(Required action):
Only the lines from the top of the data through the line containing "will drive adoption.</span></span>" should be duplicated, exactly as they appear.

[Dataset entries]
····················

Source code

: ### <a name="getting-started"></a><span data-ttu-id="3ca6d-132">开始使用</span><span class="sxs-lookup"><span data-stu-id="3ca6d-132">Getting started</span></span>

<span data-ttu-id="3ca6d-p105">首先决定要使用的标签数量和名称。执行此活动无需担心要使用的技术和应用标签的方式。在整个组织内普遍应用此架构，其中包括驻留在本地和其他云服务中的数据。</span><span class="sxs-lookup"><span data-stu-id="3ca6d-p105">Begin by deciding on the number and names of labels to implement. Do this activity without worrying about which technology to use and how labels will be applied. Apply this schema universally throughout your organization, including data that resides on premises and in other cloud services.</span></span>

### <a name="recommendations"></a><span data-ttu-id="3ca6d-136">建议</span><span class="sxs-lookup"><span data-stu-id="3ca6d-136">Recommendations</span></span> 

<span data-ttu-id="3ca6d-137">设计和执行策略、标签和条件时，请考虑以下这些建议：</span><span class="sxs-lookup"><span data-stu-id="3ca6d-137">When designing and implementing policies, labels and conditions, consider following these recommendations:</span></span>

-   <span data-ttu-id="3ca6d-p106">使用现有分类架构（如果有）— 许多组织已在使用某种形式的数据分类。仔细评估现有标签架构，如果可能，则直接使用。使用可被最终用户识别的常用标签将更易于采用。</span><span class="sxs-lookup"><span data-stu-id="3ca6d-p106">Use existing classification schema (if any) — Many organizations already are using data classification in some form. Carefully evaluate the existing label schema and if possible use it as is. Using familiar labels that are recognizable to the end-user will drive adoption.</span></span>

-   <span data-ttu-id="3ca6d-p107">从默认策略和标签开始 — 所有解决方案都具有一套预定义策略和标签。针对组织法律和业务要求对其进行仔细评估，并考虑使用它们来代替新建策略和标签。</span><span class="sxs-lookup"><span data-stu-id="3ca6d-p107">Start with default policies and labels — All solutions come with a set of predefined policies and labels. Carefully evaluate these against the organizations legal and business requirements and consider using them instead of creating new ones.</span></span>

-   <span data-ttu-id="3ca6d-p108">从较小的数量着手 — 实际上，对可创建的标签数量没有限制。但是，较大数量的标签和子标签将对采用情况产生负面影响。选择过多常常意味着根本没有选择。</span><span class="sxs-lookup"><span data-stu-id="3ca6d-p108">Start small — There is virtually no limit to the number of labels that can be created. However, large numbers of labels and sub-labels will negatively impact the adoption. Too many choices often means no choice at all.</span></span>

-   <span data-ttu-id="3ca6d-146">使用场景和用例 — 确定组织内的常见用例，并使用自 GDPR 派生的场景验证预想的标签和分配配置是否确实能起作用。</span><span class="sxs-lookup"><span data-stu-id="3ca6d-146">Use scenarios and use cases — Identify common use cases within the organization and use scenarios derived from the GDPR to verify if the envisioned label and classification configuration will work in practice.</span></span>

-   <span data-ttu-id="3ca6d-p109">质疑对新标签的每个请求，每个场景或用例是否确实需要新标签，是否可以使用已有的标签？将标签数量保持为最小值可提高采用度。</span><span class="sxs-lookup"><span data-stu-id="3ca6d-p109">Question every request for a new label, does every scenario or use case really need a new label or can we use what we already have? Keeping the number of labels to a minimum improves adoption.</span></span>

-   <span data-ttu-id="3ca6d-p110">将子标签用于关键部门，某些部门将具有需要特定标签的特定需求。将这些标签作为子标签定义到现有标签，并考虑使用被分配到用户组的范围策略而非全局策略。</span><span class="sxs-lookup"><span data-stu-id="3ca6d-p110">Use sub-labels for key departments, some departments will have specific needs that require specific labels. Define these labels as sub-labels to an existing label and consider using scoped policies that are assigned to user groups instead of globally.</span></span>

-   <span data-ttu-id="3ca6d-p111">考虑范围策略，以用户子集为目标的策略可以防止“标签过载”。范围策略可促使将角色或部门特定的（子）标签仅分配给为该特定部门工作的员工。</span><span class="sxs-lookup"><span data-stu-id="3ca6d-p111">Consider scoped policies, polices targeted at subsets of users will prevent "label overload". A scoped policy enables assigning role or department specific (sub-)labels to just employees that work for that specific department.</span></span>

····················

(Result):
Source code

: ### <a name="getting-started"></a><span data-ttu-id="3ca6d-132">开始使用</span><span class="sxs-lookup"><span data-stu-id="3ca6d-132">Getting started</span></span>

<span data-ttu-id="3ca6d-p105">首先决定要使用的标签数量和名称。执行此活动无需担心要使用的技术和应用标签的方式。在整个组织内普遍应用此架构，其中包括驻留在本地和其他云服务中的数据。</span><span class="sxs-lookup"><span data-stu-id="3ca6d-p105">Begin by deciding on the number and names of labels to implement. Do this activity without worrying about which technology to use and how labels will be applied. Apply this schema universally throughout your organization, including data that resides on premises and in other cloud services.</span></span>

### <a name="recommendations"></a><span data-ttu-id="3ca6d-136">建议</span><span class="sxs-lookup"><span data-stu-id="3ca6d-136">Recommendations</span></span> 

<span data-ttu-id="3ca6d-137">设计和执行策略、标签和条件时，请考虑以下这些建议：</span><span class="sxs-lookup"><span data-stu-id="3ca6d-137">When designing and implementing policies, labels and conditions, consider following these recommendations:</span></span>

-   <span data-ttu-id="3ca6d-p106">使用现有分类架构（如果有）— 许多组织已在使用某种形式的数据分类。仔细评估现有标签架构，如果可能，则直接使用。使用可被最终用户识别的常用标签将更易于采用。</span><span class="sxs-lookup"><span data-stu-id="3ca6d-p106">Use existing classification schema (if any) — Many organizations already are using data classification in some form. Carefully evaluate the existing label schema and if possible use it as is. Using familiar labels that are recognizable to the end-user will drive adoption.</span></span>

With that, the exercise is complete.